* Testo della pagina
= = = =

Alexander Sokurov. Faust

12 Novembre 2011

Difficile parlare di Faust. Era difficile due mesi fa, quando è piombato come una meteora incandescente quasi in chiusura del festival di Venezia, guadagnando tra applausi e sbadigli il Leone d’Oro e l’etichetta di capolavoro, ed è difficile oggi, mentre fa capolino come un fantasma altero in qualche sala dispersa, senza altro sostegno che la sua temibile reputazione. Il capolavoro. Ci vuole una buona dose di presunzione per mirare al capolavoro, per muoversi con disinvoltura fra i corridoi vetusti dell’Arte Cinematografica. E certo la presunzione non manca a Sokurov, un autore scandalosamente aristocratico, capace di affermare che “al film non serve lo spettatore, è lo spettatore che ha bisogno del film”. C’è molta arroganza, certo, ma a ben vedere anche un profondo senso di responsabilità nei confronti dello spettatore, che spende due ore della propria vita davanti allo schermo e magari su quello schermo proietta ancora un desiderio, un bisogno che non sia dipendenza dall’intrattenimento anestetico. D’altra parte il bisogno di capolavori a volte fa brutti scherzi. Penso all’acclamazione orgiastica che da molte parti si è levata a Cannes per un film pomposo, irrisolto e a tratti francamente imbarazzante come The Tree of Life di Terrence Malick. Forse il capolavoro è una categoria usurata e inservibile. E probabilmente queste sono soltanto sterili elucubrazioni, ma sorgono spontanee davanti a un film come Faust.

 

 

Un film esigente e persino autoritario, che afferra e trascina, ci strappa a noi stessi e porta altrove, coinvolgendoci nel travaglio con cui genera un mondo: non un mondo abitabile, ma un universo ribollente e senza quiete, che assorbe e respinge, si dilata e si contrae secondo leggi oscure che emanano un’ineffabile necessità. Eppure un film generoso, che dissipa gioiosamente la sua ricchezza di sensi e di senso, deborda ed eccede la meschinità dei simbolismi: decifrarne i geroglifici sontuosi può essere appassionante quanto riduttivo, come interpretare le figure che cogliamo nelle nuvole o nelle concrezioni minerali. Faust è un’avventura nella materia, un’impresa alchemica smisurata, che mette alla prova il potere del cinema di dissolvere e coagulare tempi e spazi, di sublimare i materiali e precipitare i significati.

= = = =

* Materiale fornito
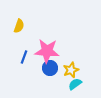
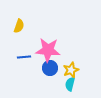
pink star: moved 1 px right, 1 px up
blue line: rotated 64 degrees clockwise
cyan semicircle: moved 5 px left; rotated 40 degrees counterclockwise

= = = =

* Compiti da svolgere
a: Nella recensione di Faust, riscrivi il tratto da "Un film esigente" fino a "precipitare i significati.", sostituendo "universo" con "cosmo".
b: Secondo la recensione di Faust, quale premio ha ottenuto il film al festival di Venezia?
I dati provengono da un'altra fonte.

* Risposte attese
a:
Un film esigente e persino autoritario, che afferra e trascina, ci strappa a noi stessi e porta altrove, coinvolgendoci nel travaglio con cui genera un mondo: non un mondo abitabile, ma un cosmo ribollente e senza quiete, che assorbe e respinge, si dilata e si contrae secondo leggi oscure che emanano un’ineffabile necessità. Eppure un film generoso, che dissipa gioiosamente la sua ricchezza di sensi e di senso, deborda ed eccede la meschinità dei simbolismi: decifrarne i geroglifici sontuosi può essere appassionante quanto riduttivo, come interpretare le figure che cogliamo nelle nuvole o nelle concrezioni minerali. Faust è un’avventura nella materia, un’impresa alchemica smisurata, che mette alla prova il potere del cinema di dissolvere e coagulare tempi e spazi, di sublimare i materiali e precipitare i significati.

b: Il Leone d’Oro.